现在只能慢慢地将事情捋清楚,她从小和沈易阳一起长大,他的秉性她最清楚不过了。
沈易阳虽然平日里吊儿郎当的,老是对人凶巴巴的样子,可他其实比谁都善良。
她绝不相信他会杀人。
可能是屋子里暖和了些,还有沈延玉在一旁,他才勉强找回了意识,红着眼眶开口:「郭文礼。」
沈延玉手中的帕子差点掉在了地上,握在沈易阳手臂上的力道也鬆了些。
她睁大了眼,似乎怀疑自己听错了,她哑着嗓子重复了一遍:「你……你是说昌平侯郭文茂的儿子,郭义礼?」
沈易阳颓然地点了点头,眼神一片灰败。
沈延玉的眼中也带了几分凝重,若是旁人此事还不算大。可死的偏偏是昌平侯郭文茂的儿子。
不说别的,昌平侯一向德高望重,年轻的时候就跟着他们皇爷爷一起打江山,战功赫赫,连皇上都对他颇为敬重。
昌平侯年近五十才得了郭义礼这么一个儿子,阖家上下都把他当眼珠子一样疼。如今,唯一的儿子郭义礼死了,昌平侯怎么可能咽得下这口气?
沈易阳自然也知道这些道理,他此时也是怕极了,整个人都在颤抖着。
而且这是他第一次杀人,刚刚还活蹦乱跳的人就在他面前变成了一具尸体。他只觉得自己一闭上眼,仿佛就能看见浑身是血的郭义礼死死抱着他的腿要他偿命。
「延玉,我该怎么办,我大哥不会饶了我的,他如果知道我杀了人,他会打死我的。」沈易阳眼里已经完全被恐惧填满了,他从小对太子就又敬又怕。
况且太子一向是出了名的刚正不阿。
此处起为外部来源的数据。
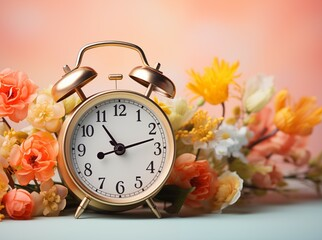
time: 8:12
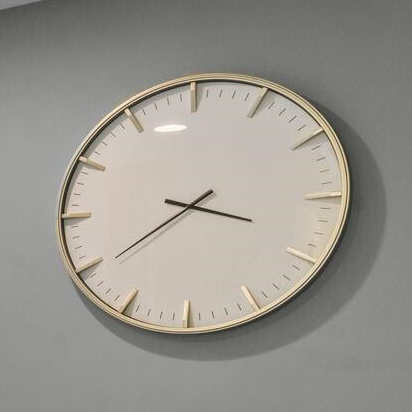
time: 3:39
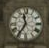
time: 11:35
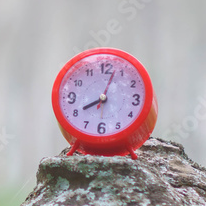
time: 8:03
他真的害怕,他不想让他大哥知道,不想让他大哥对他失望。
「不会的,你是大哥一母同胞的兄弟,他一定会为你想办法的。」
沈延玉顺了一口气,强迫自己冷静下来。现在四哥已经完全失了方寸,她必须得将这一切弄明白。
「四哥,你和郭义礼是怎么遇到的?他又是因何而死?」沈延玉双手握着他的肩膀,强迫他看着自己,「你必须告诉我所有的经过,不要漏过任何一个细节,这样我们才能想出办法。」
沈易阳看着她,似乎找回了些理智,他皱着眉头努力地回想,慢慢地把事情讲了一遍:
「傍晚的时候,有几个朋友喊我去文景轩喝酒。后面也喝多了,我正准备回去的时候,就听到小巷子里有姑娘在哭,我好奇看了一下,就看到郭义礼在强迫一个姑娘,我就想去教训他一顿,然后……」
沈易阳脸上一阵迷茫,似乎在极力回想着自己忘掉的细节。
「我看他好像也是喝多了,我就只是想把那个姑娘带走。结果他竟然抽刀冲了过来,我当时就把刀往后一踢,结果,结果……」
沈易阳似乎是想起了什么可怕的回忆,用手抱着头,眼里又浮现出惊恐的神色。
「我回过神的时候,就,就全是血,那刀就插在他的肚子上,血溅了我一身。我,我太害怕了,就跑了。」
听到他的话,沈延玉的心倒是放下了些。这件事是郭义礼强抢民女再先,又是他拔刀再后。沈易阳只是失手杀了他,此事还不算完全没有转机。
「那位姑娘呢?」
沈易阳摇了摇头:「我过去的时候,她就吓得躲在了我身后,我失手杀了人,也怕连累她,就拽着她跑了。现在,她应该也快要到家了。」
「四哥,这只是意外,你并非有意杀他。我们先去找到你说的那个姑娘,请她为你作证。」
沈延玉仔细地剖析着这件事,只能尽力把一切往好的说。
沈易阳点了点头,似乎也冷静了很多。
「好了,这事我马上喊人去办,你现在不方便露面,先在这儿好好睡一觉,明天我再陪你去见父皇。」沈延玉把帕子递给了他,就转身去把床给铺好。
沈易阳什么都没有再说,只是用被子将自己一裹就睡了。
看着被子里缩成的一团,沈延玉在心里嘆了一口气。
她把门关上也就出去了。
听到关门声,被窝里的沈易阳才痛苦地抱着头,整个人颤抖了起来。
大山顶着惺忪的睡眼过来了,远远地看到沈延玉一脸凝重,他心下也知道出大事了。
「大山你替我去跑一趟天下第一酒楼,请金老闆派些人手给我,替我找一个人。随后我们在武安街的长春楼汇合。」
大山听了她的话,立马拿好信物驾车走了。
沈延玉也去了武安街,相信大山他们一定可以找到那个姑娘。而她则是想去出事的巷子看看。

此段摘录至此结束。